(Your task) Below is a write-up about building a website with Cowork and Claude. List the bolded-style lead phrases that open each point in its "Where it struggled" section.

(Source extract)
=== Section Start ===

And that brings me to what excites me most. If it understood my vague aesthetic preferences on day one, something that took a human collaborator six months, how do we design expectations and tastes from humans into AI products more broadly? How do we build systems that don't just respond to what you say, but understand what you mean? And how do we measure whether they're actually getting it right? These are the questions I'm now obsessed with.
What impressed me
- Cafe to live website in one evening. I went from zero to a fully functional Ghost blog with newsletters, visuals, and two published posts in under an hour. The entire thing was done through Cowork and Claude, starting on an iPad and finishing on my Mac.
- Full website migration without hand-holding. I pointed it at my existing Wix site and a blank Ghost instance and said "recreate this." It picked up every element, fonts, layout, navigation, and started building autonomously. Within 15 minutes, configuration and page creation were underway.
- Vague feedback actually worked. "This spacing looks off." "This text looks too big." "This highlight is strange." I gave it intuition-based, imprecise inputs, and it consistently made the right fixes. No follow-up questions, no clarification needed. This was the most striking thing.
- Three intense parallel tasks. It handled blog setup, visual refinement, and a full site migration across overlapping projects without losing the thread of any of them.
- Best reasoning and instruction-following I've seen. When I tried similar tasks with Haiku, it struggled to understand the full scope. Opus held the complexity without breaking.
- The trajectory is wild. I can see a near future where you sit for an hour, jot down your thoughts, create a skill that launches Cowork for an entirely new business: SEO-friendly, self-hosted, with all the UI, content, backlinks, and responsive design handled. Work that would normally need several people, done on a $100/month plan.
Where it struggled
- Same-domain tab confusion. Because Cowork works through Chrome and I had two Ghost sites open (same domain, different instances), it got confused about which site to edit. The intelligence goes deep, but spatial context across tabs is still a weak point.
- No parallel workspaces. I wanted to run multiple deep tasks across my screens simultaneously, each in its own workspace. That's not possible yet, and for a multi-screen setup it's a real limitation.
- Lost conversation history on re-login. When I logged out and back in, some of my conversation threads disappeared. Minor for now, but worth noting for something freshly launched.
- Single-model ceiling. Claude does some things incredibly well, but there are edges where it doesn't. Being locked into one model means you can't stress-test or compare approaches across different models within the same workflow.
And the real question I'm sitting with now is this: if it can understand my vague aesthetic preferences for a blog, can it understand the context of a codebase at work? Can I point it at a bug that's been bothering me and let it figure out not just the fix but why the bug exists in the first place? Can I clone one of our internal products and have it suggest improvements, because I have the ideas and I know where things are breaking?
These are the questions that connect back to empathy and evals. Because what I'm really asking is: how far does this understanding go? At what point does "it figured out what I meant" stop working? Finding that boundary, mapping it, measuring it, that's the eval work that matters most right now.
And from what I saw that evening, that boundary is further out than I expected.

=== Section End ===

(Provided information)
=== Section Start ===

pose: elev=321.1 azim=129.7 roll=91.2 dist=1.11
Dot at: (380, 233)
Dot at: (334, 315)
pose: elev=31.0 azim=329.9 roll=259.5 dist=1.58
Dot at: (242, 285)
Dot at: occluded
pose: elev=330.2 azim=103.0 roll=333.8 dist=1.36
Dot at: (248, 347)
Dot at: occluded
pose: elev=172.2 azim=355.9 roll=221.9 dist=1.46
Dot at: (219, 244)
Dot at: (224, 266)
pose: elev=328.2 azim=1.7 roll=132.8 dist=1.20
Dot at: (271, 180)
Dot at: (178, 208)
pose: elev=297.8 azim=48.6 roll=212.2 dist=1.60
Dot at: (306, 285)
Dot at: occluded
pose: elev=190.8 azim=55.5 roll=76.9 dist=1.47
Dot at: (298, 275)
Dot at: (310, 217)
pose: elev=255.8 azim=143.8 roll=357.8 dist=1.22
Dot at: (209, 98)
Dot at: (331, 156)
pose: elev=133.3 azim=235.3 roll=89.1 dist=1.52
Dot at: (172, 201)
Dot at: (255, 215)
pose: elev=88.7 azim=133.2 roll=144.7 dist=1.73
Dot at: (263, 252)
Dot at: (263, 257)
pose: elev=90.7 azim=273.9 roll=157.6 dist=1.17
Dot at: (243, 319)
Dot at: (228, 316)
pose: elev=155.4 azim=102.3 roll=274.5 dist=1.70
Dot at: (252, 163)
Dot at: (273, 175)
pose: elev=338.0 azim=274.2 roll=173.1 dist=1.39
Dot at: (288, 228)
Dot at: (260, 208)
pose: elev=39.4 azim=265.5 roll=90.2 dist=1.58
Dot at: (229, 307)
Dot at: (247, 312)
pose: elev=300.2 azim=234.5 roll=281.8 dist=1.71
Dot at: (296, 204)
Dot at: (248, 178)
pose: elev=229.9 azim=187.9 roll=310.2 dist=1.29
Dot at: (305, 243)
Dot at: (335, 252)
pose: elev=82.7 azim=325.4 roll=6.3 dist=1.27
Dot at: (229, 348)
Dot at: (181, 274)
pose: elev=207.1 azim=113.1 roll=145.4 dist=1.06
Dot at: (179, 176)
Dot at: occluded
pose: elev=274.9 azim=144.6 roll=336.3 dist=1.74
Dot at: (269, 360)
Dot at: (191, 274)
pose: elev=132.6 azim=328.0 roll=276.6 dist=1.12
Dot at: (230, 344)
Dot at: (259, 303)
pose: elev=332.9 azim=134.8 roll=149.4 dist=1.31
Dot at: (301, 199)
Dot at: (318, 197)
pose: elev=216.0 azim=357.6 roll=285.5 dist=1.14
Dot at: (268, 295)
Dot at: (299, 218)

=== Section End ===

(Answer section)
- Same-domain tab confusion
- No parallel workspaces
- Lost conversation history on re-login
- Single-model ceiling